**The problem**
Extract all lines from the data beneath that include the word "pixels".

Stored data entries
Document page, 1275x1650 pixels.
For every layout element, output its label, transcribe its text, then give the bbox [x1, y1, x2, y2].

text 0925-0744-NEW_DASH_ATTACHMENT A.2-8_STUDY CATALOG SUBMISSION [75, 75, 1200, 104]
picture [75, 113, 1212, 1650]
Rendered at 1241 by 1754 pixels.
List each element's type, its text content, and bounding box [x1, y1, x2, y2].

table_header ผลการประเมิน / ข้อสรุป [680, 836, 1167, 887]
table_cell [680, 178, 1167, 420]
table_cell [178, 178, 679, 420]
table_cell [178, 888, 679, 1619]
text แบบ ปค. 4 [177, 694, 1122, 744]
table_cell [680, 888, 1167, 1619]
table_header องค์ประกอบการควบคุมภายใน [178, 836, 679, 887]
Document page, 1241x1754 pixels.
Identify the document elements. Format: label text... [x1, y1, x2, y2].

**Worked solution**
Document page, 1275x1650 pixels.
Rendered at 1241 by 1754 pixels.
Document page, 1241x1754 pixels.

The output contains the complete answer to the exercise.